Racial Tensions In 2020 Has Made HBO's 'Watchmen' An Essential Watch

It was ahead of its time (by nine months).

People and police who wear masks on the street in order to feel safe. Innocent Black people getting killed for no real reason. Cops who seem like good people only to be revealed as closet racists. Political agendas driven by single-minded people with racist ideologies. It all sounds like what’s happening in real-life 2020 right now but it’s actually from HBO’s brilliant Watchmen series.

Watchmen was seen as a searing indictment on racism when it was released in 2019, but following George Floyd’s death and the subsequent Black Lives Matter protests, the critically-acclaimed HBO show has gone from brilliant to essential viewing in just a matter of months.

The GOAT team talk about the George Floyd protests, Black Lives Matter and how you can help on ‘It’s Been A Big Day For…’ below:

Starting with the real-life Tulsa race massacre of 1921 as launching point, Watchmen launches into a nine-episode exploration of a society struggling with unresolved trauma – racism in this case – and wraps it up in the window dressings of a superhero comic book.

The show is deeply rooted in Black identity, what it means in America, and how much it’s changed (or not changed) after nearly a century of what we thought was progress. Using a mix of real-life history and retconned Watchmen lore, the show slowly peels back the layers of racism that has been gradually normalised over decades.

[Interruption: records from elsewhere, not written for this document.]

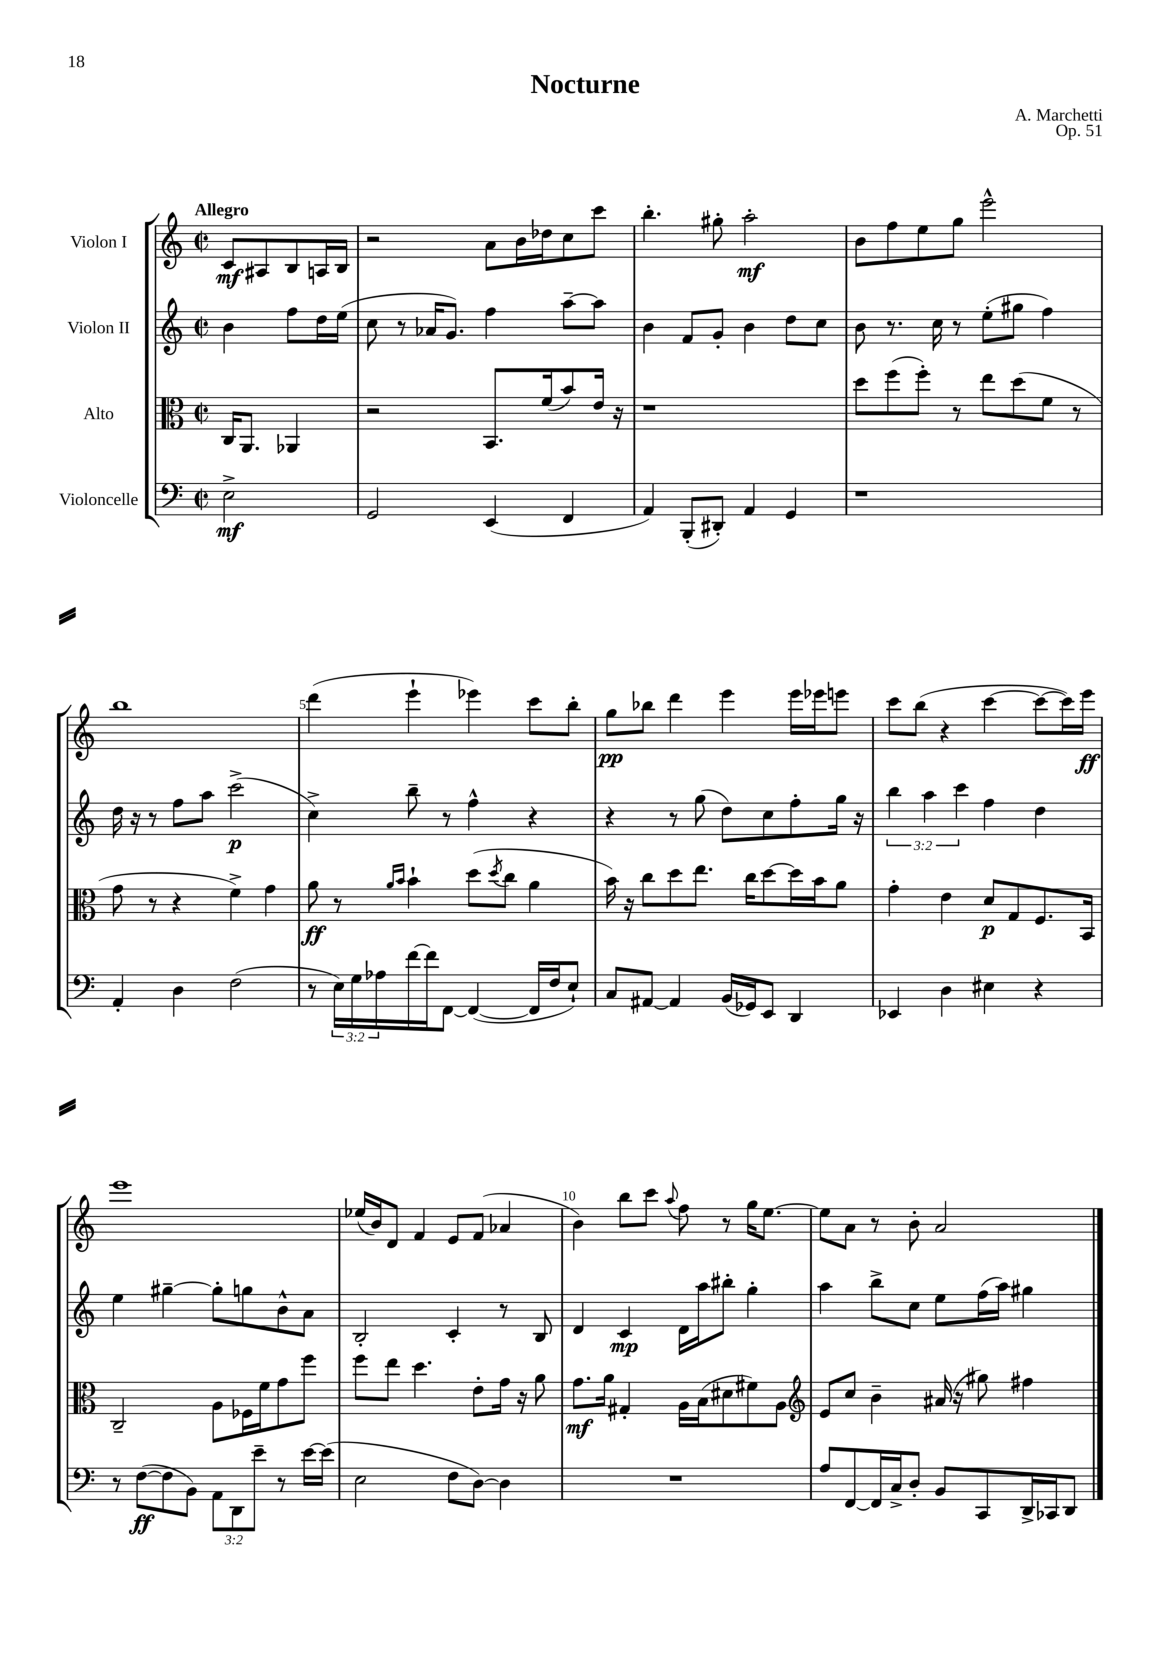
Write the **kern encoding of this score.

**kern	**kern	**kern	**kern
*staff4	*staff3	*staff2	*staff1
*clefF4	*clefC3	*clefG2	*clefG2
*k[]	*k[]	*k[]	*k[]
*M2/2	*M2/2	*M2/2	*M2/2
*met(c|)	*met(c|)	*met(c|)	*met(c|)
2E^	16C	4b	8c
.	8.AA	.	.
.	.	.	8A#
.	4AA-	8ff	8B
.	.	16dd	16A
.	.	(16ee	16B
=	=	=	=
2GG	2r	8cc	2r
.	.	8r	.
.	.	16a-	.
.	.	8.g)	.
(4EE	8.BB	4ff	8a
.	.	.	16b
.	(16f	.	16dd-
4FF	8b)	[8aa~	8cc
.	16e	8aa]	8ccc
.	16r	.	.
=	=	=	=
4AA)	1r	4b	4.bb'
(8BBB'	.	8f	.
8DD#')	.	8g'	8gg#'
4AA	.	4b	2aa'
4GG	.	8dd	.
.	.	8cc	.
=	=	=	=
1r	8dd	8b	8b
.	(8ff	8.r	8ff
.	8ff')	.	8ee
.	.	16cc	.
.	8r	8r	8gg
.	8ee	(8ee'	2eee^^
.	(8dd	8gg#	.
.	8f	4ff)	.
.	8r	.	.
=	=	=	=
4AA'	8g	16dd	1bb
.	.	16r	.
.	8r	8r	.
4D	4r	8ff	.
.	.	8aa	.
(2F	4f^)	(2ccc^	.
.	4g	.	.
=	=	=	=
8r	8a	4cc^)	(4ddd
24E)	8r	.	.
24G	.	.	.
24A-	.	.	.
.	16qqa	.	.
.	16qqb	.	.
[16f	4b`	8bb~	4eee`
16f]	.	.	.
[8FF	.	8r	.
(4FF_	(8dd	4ff^^	4eee-)
.	8qdd	.	.
.	8cc	.	.
16FF]	4a	4r	8ccc
16F	.	.	.
8E`)	.	.	8bb'
=	=	=	=
8C	16b)	4r	8gg
.	16r	.	.
[8AA#	8cc	.	8bb-
4AA#]	8dd	8r	4ddd
.	8.ee	(8gg	.
(16BB	.	8dd)	4eee
16GG-)	16cc	.	.
8EE	[8dd	8cc	.
4DD	16dd]	8ff'	16eee
.	16b	.	16eee-
.	8a	16gg	8eee
.	.	16r	.
=	=	=	=
4EE-	4g'	6bb	8ccc
.	.	.	(8bb
.	.	6aa	.
4D	4e	.	4r
.	.	6ccc	.
4E#	8d	4ff	[4ccc
.	8G	.	.
4r	8.F	4dd	8ccc_
.	.	.	16ccc])
.	16BB	.	16eee
=	=	=	=
8r	2C~	4ee	1eee
([8F	.	.	.
8F]	.	[4gg#~	.
8BB)	.	.	.
12AA	8A	8gg#']	.
12DD	.	.	.
.	16F-	8gg	.
12e~	.	.	.
.	16f	.	.
8r	8g	8b^^	.
[16e	8ff	8a	.
(16e]	.	.	.
=	=	=	=
2E	8ff	2B'	(16ee-
.	.	.	16b)
.	8ee	.	8d
.	4.dd	.	4f
8F	.	4c'	8e
[8D)	8e'	.	(8f
4D]	16g	8r	4a-
.	16r	.	.
.	8a	8B	.
=	=	=	=
1r	8.g	4d	4b)
.	16a	.	.
.	4G#'	4c	8bb
.	.	.	8ccc
.	.	.	8qqaa
.	16A	16d	8ff
.	(16B	16aa	.
.	8d#	8bb#'	8r
.	8f#)	4gg'	16gg
.	.	.	[8.ee
.	8A	.	.
=	=	=	=
*	*clefG2	*	*
8A	8e	4aa	8ee]
[8FF	8cc	.	8a
16FF]	4b~	8bb^	8r
16C^	.	.	.
8D'	.	8cc	8b'
8BB	(16a#	8ee	2a
.	16r	.	.
8CC	8gg#)	(16ff	.
.	.	16aa)	.
16DD^	4ff#	4gg#	.
16CC-	.	.	.
8DD	.	.	.
==	==	==	==
*-	*-	*-	*-
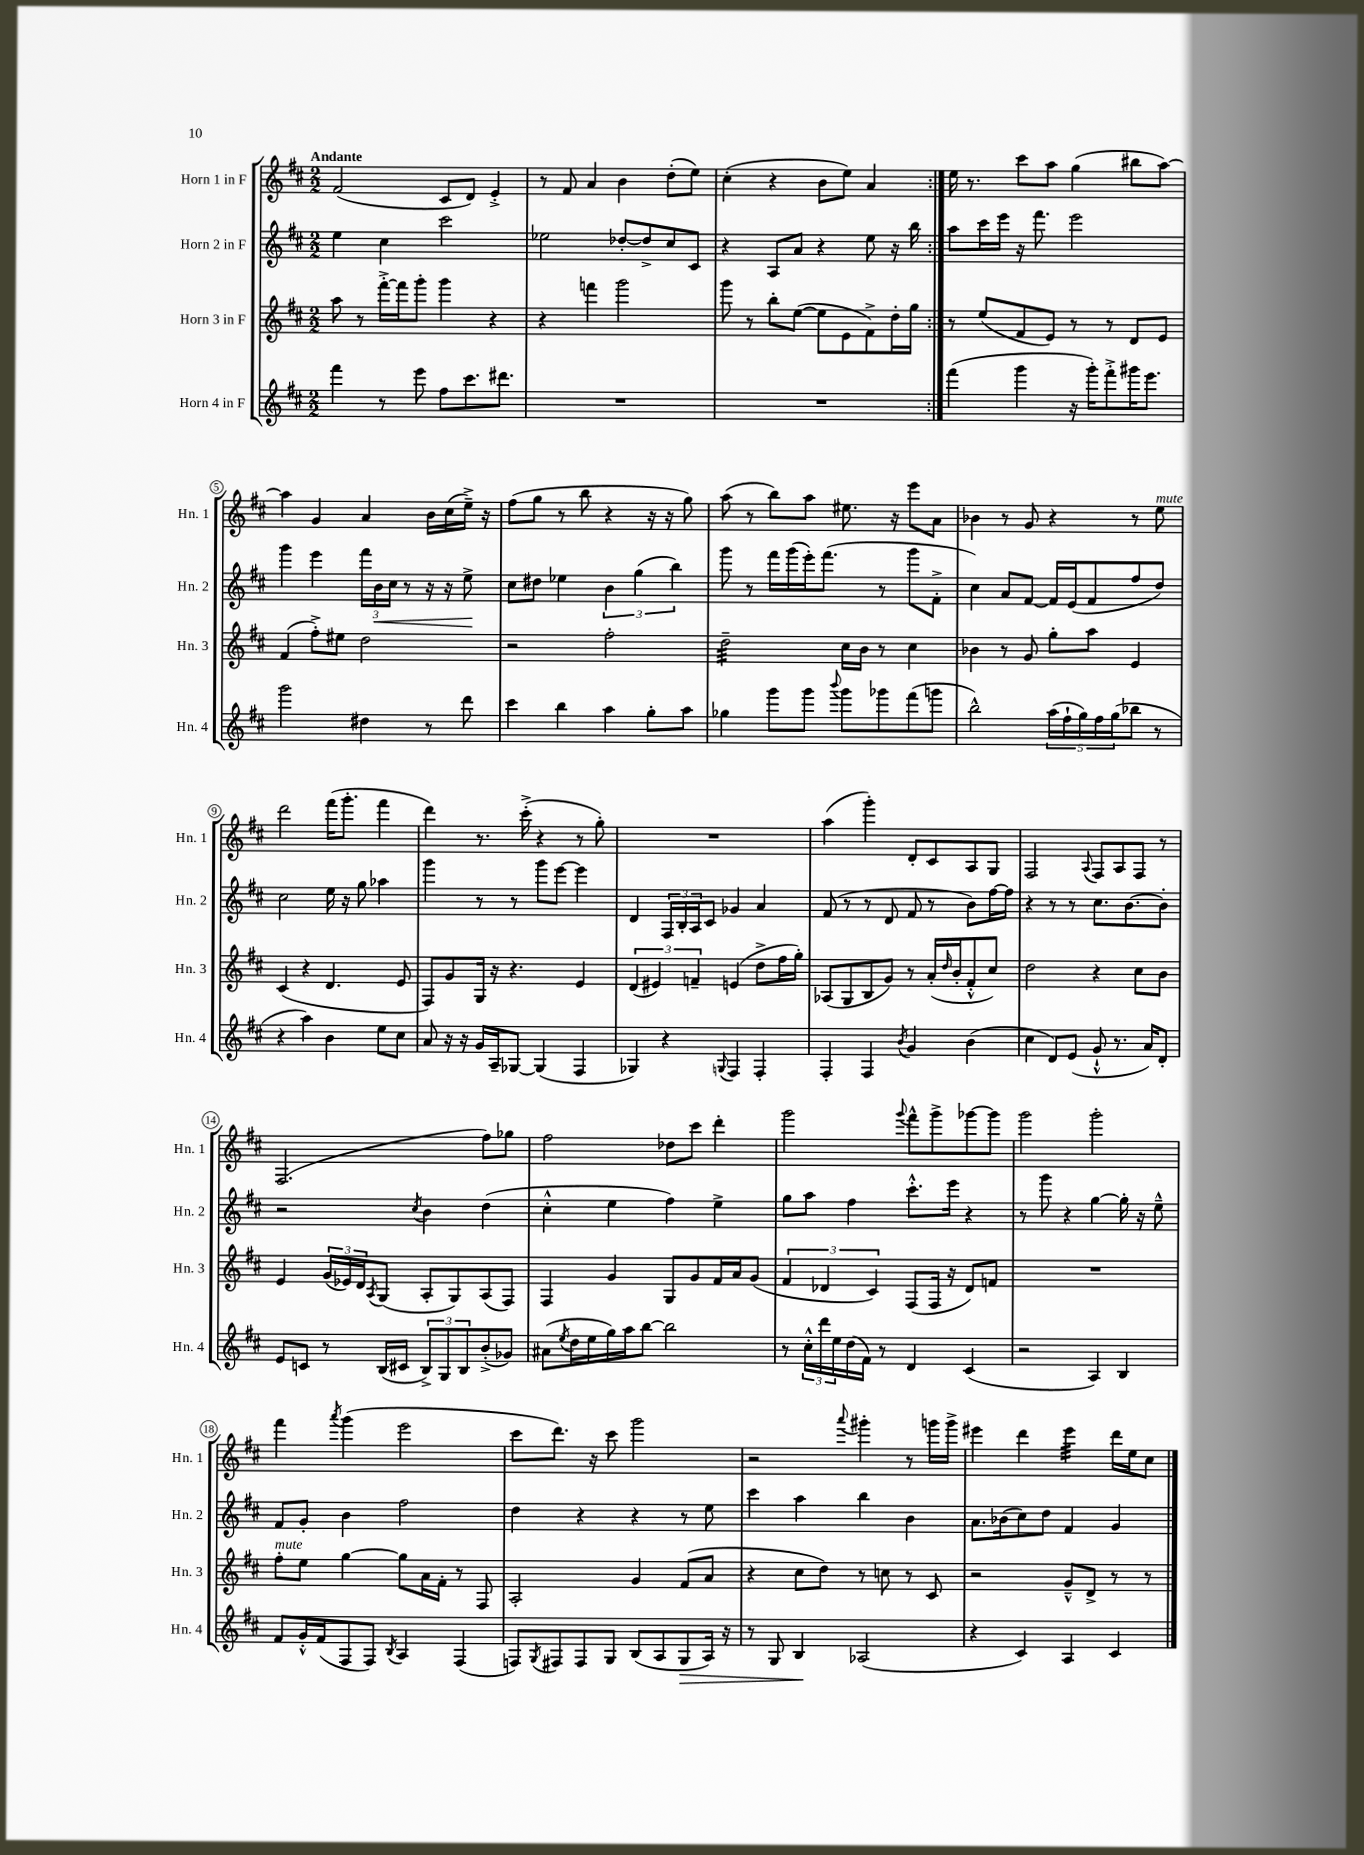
<<
\new StaffGroup <<
\new Staff = "s0" \with { instrumentName = "Horn 1 in F" shortInstrumentName = "Hn. 1" } {
    \clef treble \key d \major \numericTimeSignature \time 2/2 \tempo "Andante"
    \repeat volta 2 { fis'2( cis'8 d'8) e'4-.-> |
    r8 fis'8 a'4 b'4 d''8-.( e''8) |
    cis''4-.( r4 b'8 e''8) a'4 | }
    e''16 r8. cis'''8 a''8 g''4( bis''8 a''8~) |
    a''4 g'4 a'4 b'16 cis''16( e''16--->) r16 |
    fis''8( g''8 r8 b''8 r4 r16 r16 g''8) |
    a''8( r8 b''8) a''8 eis''8. r16 e'''8 a'8 |
    bes'4 r8 g'8 r4 r8 e''8^\markup { \italic "mute" } |
    d'''2 fis'''16( g'''8.-. fis'''4 |
    d'''4) r8. cis'''16-.->( r4 r8 g''8-.) |
    R1 |
    a''4( g'''4-.) d'8-. cis'8 a8 g8 |
    fis2 \appoggiatura { a8 } fis8 a8 fis8 r8 |
    fis2.( fis''8) ges''8 |
    fis''2 des''8 cis'''8 d'''4-. |
    g'''2 \appoggiatura { g'''8 } fis'''8-^ g'''8-> ges'''8~ ges'''8 |
    g'''2 g'''2-. |
    fis'''4 \acciaccatura { a'''8 } g'''4( e'''2 |
    cis'''8 d'''8.) r16 cis'''8 g'''2 |
    r2 \appoggiatura { a'''8 } gis'''4-. r8 g'''16 g'''16-> |
    eis'''4 d'''4 eis'''4:32 d'''16 e''16 cis''8 \bar "|." |
}
\new Staff = "s1" \with { instrumentName = "Horn 2 in F" shortInstrumentName = "Hn. 2" } {
    \clef treble \key d \major \numericTimeSignature \time 2/2
    \repeat volta 2 { e''4 cis''4 cis'''2 |
    ees''2 des''8~-. des''8-> cis''8 cis'8 |
    r4 a8 a'8 r4 e''8 r16 b''16 | }
    a''8 cis'''16 e'''16 r16 fis'''8. e'''2 |
    g'''4 e'''4 \tuplet 3/2 { fis'''16 b'16\< cis''16 } r8 r16 r16 e''8->\! |
    cis''8 dis''8 ees''4 \tuplet 3/2 { b'4 g''4( b''4) } |
    g'''8 r8 fis'''16 g'''16( e'''16-.) fis'''8.( r8 g'''8 fis'8-.-> |
    cis''4) a'8 fis'8~ fis'16 e'16( fis'8 fis''8 d''8) |
    cis''2 e''16 r16 g''8 aes''4 |
    g'''4 r8 r8 g'''8 e'''8~ e'''4 |
    d'4 \tuplet 3/2 { fis16 b16-. a16 } cis'8 ges'4 a'4 |
    fis'8( r8 r8 d'8 fis'8 r8 b'8) fis''16~ fis''16 |
    r4 r8 r8 cis''8. b'8.~ b'8-. |
    r2 \acciaccatura { cis''8 } b'4 d''4( |
    cis''4-.-^ e''4 fis''4) e''4-> |
    g''8 a''8 fis''4 cis'''8.-.-^ e'''16 r4 |
    r8 g'''8 r4 g''4~ g''16-. r16 e''8---^ |
    fis'8 g'8-. b'4 fis''2 |
    d''4 r4 r4 r8 e''8 |
    cis'''4 a''4 b''4 b'4 |
    a'8. bes'16( cis''8) d''8 fis'4 g'4 \bar "|." |
}
\new Staff = "s2" \with { instrumentName = "Horn 3 in F" shortInstrumentName = "Hn. 3" } {
    \clef treble \key d \major \numericTimeSignature \time 2/2
    \repeat volta 2 { a''8 r8 fis'''16~-.-> fis'''16 g'''8-. g'''4 r4 |
    r4 f'''4 g'''2 |
    g'''8 r8 b''8-. e''8~( e''8 e'8 fis'8->) d''16-. g''16 | }
    r8 e''8( fis'8 e'8) r8 r8 d'8 e'8 |
    fis'4( fis''8-.->) eis''8 d''2 |
    r2 fis''2-. |
    d''2:32-- cis''16 b'16 r8 cis''4 |
    bes'4 r8 g'8 g''8-. a''8 e'4 |
    cis'4( r4 d'4. e'8 |
    fis8) g'8 g16 r16 r4. e'4 |
    \tuplet 3/2 { d'4( eis'4) f'4-- } e'4( d''8-> fis''16 g''16-.) |
    aes8( g8 b8 g'8) r8 a'16-.( \grace { d''16 } b'16-. fis'8-.-^ cis''8) |
    d''2 r4 cis''8 b'8 |
    e'4 \tuplet 3/2 { g'16( ees'16) d'16 } \acciaccatura { a8 } g8( a8-. g8) a8( fis8) |
    fis4 g'4 g8 g'8 fis'16 a'16 g'8( |
    \tuplet 3/2 { fis'4 des'4 cis'4) } fis8( fis16 r16 des'8) f'8 |
    R1 |
    fis''8-.^\markup { \italic "mute" } e''8 g''4~ g''8 a'16 fis'16-. r8 fis8 |
    a2-. g'4 fis'8( a'8 |
    r4 cis''8 d''8) r8 c''8 r8 cis'8 |
    r2 g'8---^ d'8-> r8 r8 \bar "|." |
}
\new Staff = "s3" \with { instrumentName = "Horn 4 in F" shortInstrumentName = "Hn. 4" } {
    \clef treble \key d \major \numericTimeSignature \time 2/2
    \repeat volta 2 { fis'''4 r8 e'''8 fis''8 cis'''8. dis'''8. |
    R1 |
    R1 | }
    fis'''4( g'''4 r16 g'''16-.) fis'''8-.-> gis'''16 e'''8. |
    g'''2 dis''4 r8 d'''8 |
    cis'''4 b''4 a''4 g''8-. a''8 |
    ges''4 g'''8 g'''8 \appoggiatura { b'''8 } g'''8 ges'''8 fis'''8( g'''8 |
    b''2-^) \tuplet 5/4 { a''16( fis''16-! g''16) fis''16 g''16( } bes''8 r8 |
    r4 a''4) b'4 e''8 cis''8 |
    a'8 r16 r16 g'16 a16-- ges8~ ges4( fis4 |
    ges4) r4 \appoggiatura { g8 } fis4 fis4-. |
    fis4-. fis4 \acciaccatura { b'8 } g'4 b'4( |
    cis''4 d'8) e'8( g'8-!-^ r8. a'16) d'8-. |
    e'8 c'8 r8 b16( cis'16 \tuplet 3/2 { b8->) g8 b8 } b'8-.->( ges'8) |
    ais'8( \acciaccatura { e''8 } d''16 e''16 g''16) a''16 b''8~ b''2 |
    r8 \tuplet 3/2 { cis''16-.-^ d'''16 e''16 } d''16( fis'16) r8 d'4 cis'4( |
    r2 a4) b4 |
    fis'8 g'16-.-^ fis'16( fis8 fis8) \acciaccatura { b8 } a4 fis4( |
    f8) \acciaccatura { g8 } fis8 fis8 g8 b8( a8 g8\> a16) r16 |
    r8 g8 b4\! aes2( |
    r4 cis'4) a4 cis'4 \bar "|." |
}
>>
>>
\layout { \context { \Score \override BarNumber.stencil = #(make-stencil-circler 0.1 0.3 ly:text-interface::print) } }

Themes like Black trauma and how it trickles from through each generation, the normalisation of racism in our everyday lives and institutions (such as the police), and the masking (literally and figuratively) of people’s true selves in order to survive the status quo are all explored without restraint. It’s a painful yet incredibly important watch in which the line between reality and escapism is almost the same.

That’s not to say Watchmen‘s examination of racism wasn’t relevant when it was initially released. It’s that the show has become even more relevant in the wake of the George Floyd protests in 2020 America.

Seeing how racism has infiltrated the institutions we’re supposed to trust to protect us, and how the Black Lives Matter and George Floyd protests has exposed the giant festering wound white people have tried to bandaid over for generations, Watchmen‘s rooted-in-reality allegory about not trusting the system has been given new power in the wake of what’s happened.

At a time when there’s a real need for people to educate themselves about racial injustice and a lack of agency to actually do it, Watchmen has also become the ideal middle-ground solution for this: an unflinching look into racism that’s also a great piece of entertainment.

It shouldn’t fall upon a TV show to educate people, yet it was Watchmen that brought to light the aforementioned 1921 Tulsa race massacre, a horrific event that was all but erased from history until now. How are we supposed to learn about important historical stories of Black people if they keep getting suppressed?

Go watch Watchmen for its great love story and the weird comic book stuff, but stay for the incendiary commentary on how racism is weaved into America’s fabric and how it still influences what’s happening today.